This blog post orginally appeared on Bicycling.com on 14 June 2013. Carbon Addiction didn’t write it – but reckons it’s a great bloody story. We already loved Jens, now we love him even more!
From blood and a busted bike comes an unlikely triumph
By Jens Voigt
In the 2010 Tour de France, my team had Andy Schleck in yellow for Stage 16, which started on a huge climb. We knew the race was going to blow to pieces right away, and sure enough, after just 12 kilometers at full gas only one teammate, Stuart O’Grady, managed to stay in the front group with Andy. I was in a group about 20 seconds back and as we sprinted over the crest, I remember thinking, We’re gonna be okay. The pack is going to come back together on the descent. And it did for a lot of people. Just not for me.
About one kilometer down, my front wheel exploded—a big bang! I had just enough time to think, Damn this is going to hurt! And it did. The next thing I remember is getting up from the road and feeling pain everywhere. I picked up my bike, and the frame was broken. The front wheel was broken. My rear derailleur was smashed off.
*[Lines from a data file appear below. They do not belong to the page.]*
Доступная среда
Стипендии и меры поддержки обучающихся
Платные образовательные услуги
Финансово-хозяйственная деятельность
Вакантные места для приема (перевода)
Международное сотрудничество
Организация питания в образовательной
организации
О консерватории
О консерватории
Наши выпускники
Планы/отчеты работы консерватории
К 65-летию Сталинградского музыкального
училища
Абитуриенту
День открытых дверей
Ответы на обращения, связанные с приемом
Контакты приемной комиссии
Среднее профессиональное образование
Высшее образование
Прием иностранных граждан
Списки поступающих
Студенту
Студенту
While I was looking at all of that, I realized there was a growing red puddle underneath me. Blood was spilling out of a hole in my elbow and running down my arm onto my hand and finally dripping from my fingertips onto the road. It was unreal! I remember thinking for a second that it looked like some cheap horror movie.
All this time, riders and cars were flying past me. I called on the radio to tell my team I needed a new bike. Then I remembered that we’d sent our second car ahead of the race to wait at the bottom of the next climb; we hadn’t wanted to take the chance it would be caught behind all the riders who were going to get dropped on the early climb. Our team director, Bjarne Riis, was in the first car right behind Andy and the yellow jersey. So there would be no car to help me.
An ambulance stopped and a doctor came out and asked if I was okay. I thought: Are you kidding me? I am bleeding all over the road and have pain everywhere, and my bike is smashed! “Yes,” I said. “I’m okay.” After checking me over, the doctor started bandaging my elbow. By now all the riders had gone past, and the broom wagon had stopped for me. The driver asked if I wanted to get in. I’d had to abandon the previous year’s Tour after a crash because I got taken away on a backboard in a helicopter. As long as that didn’t happen, I wasn’t going to quit. All I needed was a bike.
The only possible help was a neutral service car that was carrying a tiny bike, with toe-clip pedals, for kids. It had been used in a youth program that let children ride on the street before the race started—to get them excited about the sport. I grabbed the bright yellow bike and pulled the seatpost up as far as possible. It was still about 5 centimeters too low. I squeezed my feet into the toe clips and took off.
Rolling down the mountain, I found the 50×14 gearing far too easy, so the most I could do was try to hunker into an aero position and coast as fast as possible. I pedaled on the flats as well as I could, but everything was really awkward. After about 20km, I saw a police officer blocking the road in front of me. He was holding my spare bike, which the team had dropped off for me as soon as they could. I jumped onto the fresh bike—but now it felt way too large, and my knees started hurting.
And, of course, I went straight into another climb. But I could see Robbie McEwen ahead of me, so I focused on catching him. As I passed, he squeezed out a little smile and said, “You look like shit.” Next, I spotted Mark Cavendish with a couple of his teammates, and, after a descent and on another climb, I caught them. Cav said, “You look like shit, Jens.” It made me so happy.
I was suffering and bleeding, but optimistic about my chances of finishing the Tour. There were only four stages left, and dropping out would have killed me. I caught another group with Bernie Eisel and passed them on the climb. When they all came whizzing past on the descent (with Cav now), I jumped on and they let me sit in without doing any work. After about 80km, we caught the gruppetto—the big pack that forms out of the racers who have been dropped by the leaders and ride in together to beat the time cut. I swear I was about to raise my arms the way you do when winning a race. I was about to hug everybody! Never had I been happier to be stuck in the gruppetto, which normally is a part of the race I never want to see, let alone be a part of. But on this day, it was like coming home. It was awesome.
Triumph—it can be found in the strangest ways and in the strangest places.